__TEXT SEGMENT__:
Segment Open
While most of Dresden’s main attractions can be found in Altstadt, the historic heart of the city, there’s also quite a few interesting sights in Neustadt, a district on the opposite side of the Elbe river.
In the fourteenth century, the city of Dresden occupied only the left bank of the Elbe river. Across the river a small settlement grew into a town known as AltenDresden, which became a city in its own right in 1403. Moritz von Sachsen, elector of Saxony, merged the two cities and AltenDresden became a district of Dresden.
In 1685, a large fire destroyed almost all of Altendresden. Since its reconstruction during the eighteenth century, the area has been renamed Neustadt (New City).
The oldest section, inside the former city walls, is now known as the Innere Neustadt (Inner New City), while the neighborhood outside the former city walls is known as Äußere Neustadt (Outer New City).
The Innere Neustadt has a very cohesive Baroque architecture, attributed to the strict regulations that were imposed during the reign of Augustus the Strong. The streets here are wider than in Altstadt, and radiate from Albertplatz – the district’s central square – towards the river.
Segment Closed
__GIVEN INFORMATION__:
Segment Open
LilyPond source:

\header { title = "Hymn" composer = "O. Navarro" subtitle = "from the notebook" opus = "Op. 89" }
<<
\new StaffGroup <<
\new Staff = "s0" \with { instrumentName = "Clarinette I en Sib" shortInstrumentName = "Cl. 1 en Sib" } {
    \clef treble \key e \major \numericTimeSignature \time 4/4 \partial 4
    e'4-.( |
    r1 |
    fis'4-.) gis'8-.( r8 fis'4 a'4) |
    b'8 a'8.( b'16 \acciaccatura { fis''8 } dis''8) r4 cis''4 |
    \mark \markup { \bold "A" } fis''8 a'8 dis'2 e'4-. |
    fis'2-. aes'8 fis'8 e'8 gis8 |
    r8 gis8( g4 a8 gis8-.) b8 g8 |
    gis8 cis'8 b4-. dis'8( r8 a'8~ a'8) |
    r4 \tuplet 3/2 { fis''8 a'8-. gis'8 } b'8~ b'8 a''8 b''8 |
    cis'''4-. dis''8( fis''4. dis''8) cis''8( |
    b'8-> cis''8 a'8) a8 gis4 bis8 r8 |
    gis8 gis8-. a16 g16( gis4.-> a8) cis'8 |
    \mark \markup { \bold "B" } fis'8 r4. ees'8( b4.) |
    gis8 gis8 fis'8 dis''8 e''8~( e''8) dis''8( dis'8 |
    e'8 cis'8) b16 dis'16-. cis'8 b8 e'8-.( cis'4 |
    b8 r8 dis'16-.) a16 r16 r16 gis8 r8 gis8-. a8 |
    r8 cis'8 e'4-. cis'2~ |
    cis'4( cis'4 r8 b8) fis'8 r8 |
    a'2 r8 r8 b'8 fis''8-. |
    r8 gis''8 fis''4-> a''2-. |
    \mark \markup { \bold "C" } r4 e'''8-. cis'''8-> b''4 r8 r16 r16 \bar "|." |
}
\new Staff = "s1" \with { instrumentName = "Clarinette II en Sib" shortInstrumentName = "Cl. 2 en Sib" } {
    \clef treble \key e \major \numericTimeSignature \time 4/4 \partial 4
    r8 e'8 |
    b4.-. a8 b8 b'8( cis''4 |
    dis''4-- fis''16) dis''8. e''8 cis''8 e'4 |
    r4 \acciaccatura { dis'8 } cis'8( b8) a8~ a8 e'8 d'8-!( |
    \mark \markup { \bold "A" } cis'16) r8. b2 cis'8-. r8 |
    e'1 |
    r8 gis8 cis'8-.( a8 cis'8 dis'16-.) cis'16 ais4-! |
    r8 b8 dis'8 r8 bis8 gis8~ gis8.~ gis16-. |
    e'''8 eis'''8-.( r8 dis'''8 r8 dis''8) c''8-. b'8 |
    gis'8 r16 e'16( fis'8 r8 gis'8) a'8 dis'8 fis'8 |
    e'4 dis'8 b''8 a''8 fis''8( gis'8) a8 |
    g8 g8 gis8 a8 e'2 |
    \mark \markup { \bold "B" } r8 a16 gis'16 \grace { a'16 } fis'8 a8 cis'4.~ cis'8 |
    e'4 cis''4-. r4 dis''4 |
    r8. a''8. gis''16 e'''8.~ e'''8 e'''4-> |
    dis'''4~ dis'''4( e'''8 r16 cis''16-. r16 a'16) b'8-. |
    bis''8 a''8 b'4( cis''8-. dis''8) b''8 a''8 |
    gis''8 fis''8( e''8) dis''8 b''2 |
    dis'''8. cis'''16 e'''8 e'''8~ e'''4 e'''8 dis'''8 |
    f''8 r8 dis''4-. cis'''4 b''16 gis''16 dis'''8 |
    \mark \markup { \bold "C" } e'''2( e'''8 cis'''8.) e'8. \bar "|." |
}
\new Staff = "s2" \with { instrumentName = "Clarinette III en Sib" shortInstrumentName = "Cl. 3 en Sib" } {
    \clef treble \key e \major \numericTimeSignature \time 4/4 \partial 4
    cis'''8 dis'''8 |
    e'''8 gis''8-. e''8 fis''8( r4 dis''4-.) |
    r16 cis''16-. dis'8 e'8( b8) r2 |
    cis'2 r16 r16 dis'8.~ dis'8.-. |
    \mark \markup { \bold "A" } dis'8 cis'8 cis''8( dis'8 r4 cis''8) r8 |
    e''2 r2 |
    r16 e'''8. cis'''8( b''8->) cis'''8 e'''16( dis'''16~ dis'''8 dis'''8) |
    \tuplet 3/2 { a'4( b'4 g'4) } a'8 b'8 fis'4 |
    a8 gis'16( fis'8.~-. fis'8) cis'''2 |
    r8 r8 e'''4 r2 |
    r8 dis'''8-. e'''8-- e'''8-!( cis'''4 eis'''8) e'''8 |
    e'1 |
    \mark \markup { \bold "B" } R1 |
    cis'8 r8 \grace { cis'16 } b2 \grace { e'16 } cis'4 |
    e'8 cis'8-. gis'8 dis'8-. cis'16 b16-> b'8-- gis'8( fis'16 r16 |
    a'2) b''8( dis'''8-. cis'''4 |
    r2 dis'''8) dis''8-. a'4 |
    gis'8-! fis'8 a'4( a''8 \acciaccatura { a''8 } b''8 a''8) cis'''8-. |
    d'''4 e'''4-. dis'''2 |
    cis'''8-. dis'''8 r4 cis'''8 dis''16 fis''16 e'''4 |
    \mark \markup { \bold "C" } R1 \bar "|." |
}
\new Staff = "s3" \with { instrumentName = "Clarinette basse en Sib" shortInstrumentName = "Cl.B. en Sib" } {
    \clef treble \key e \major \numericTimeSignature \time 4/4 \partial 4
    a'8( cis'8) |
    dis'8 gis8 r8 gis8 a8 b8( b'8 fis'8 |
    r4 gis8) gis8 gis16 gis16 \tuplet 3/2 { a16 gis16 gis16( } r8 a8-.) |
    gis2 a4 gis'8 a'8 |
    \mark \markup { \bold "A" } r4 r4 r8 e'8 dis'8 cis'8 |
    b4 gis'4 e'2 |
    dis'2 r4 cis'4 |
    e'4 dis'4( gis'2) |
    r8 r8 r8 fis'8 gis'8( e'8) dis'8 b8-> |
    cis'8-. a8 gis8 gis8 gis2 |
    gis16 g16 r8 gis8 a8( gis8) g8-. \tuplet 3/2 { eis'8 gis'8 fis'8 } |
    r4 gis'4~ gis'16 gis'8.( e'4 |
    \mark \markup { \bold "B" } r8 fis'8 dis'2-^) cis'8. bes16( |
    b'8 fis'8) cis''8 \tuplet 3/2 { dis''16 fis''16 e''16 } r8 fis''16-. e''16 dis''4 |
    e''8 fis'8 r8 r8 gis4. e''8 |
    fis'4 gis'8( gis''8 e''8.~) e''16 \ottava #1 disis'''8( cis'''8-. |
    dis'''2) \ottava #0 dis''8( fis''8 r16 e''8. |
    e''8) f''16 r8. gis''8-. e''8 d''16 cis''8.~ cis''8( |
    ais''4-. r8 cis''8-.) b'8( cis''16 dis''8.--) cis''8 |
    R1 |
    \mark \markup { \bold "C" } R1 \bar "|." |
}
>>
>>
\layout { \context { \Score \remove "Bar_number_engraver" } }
Segment Closed
__ASSIGNMENT__: From the passage on Dresden's Neustadt, extract the portion starting with "In 1685, a large" and going on through "(Outer New City).". The material comes from a source separate from the passage on Dresden's Neustadt.

__WRITTEN REPLY__:
In 1685, a large fire destroyed almost all of Altendresden. Since its reconstruction during the eighteenth century, the area has been renamed Neustadt (New City).
The oldest section, inside the former city walls, is now known as the Innere Neustadt (Inner New City), while the neighborhood outside the former city walls is known as Äußere Neustadt (Outer New City).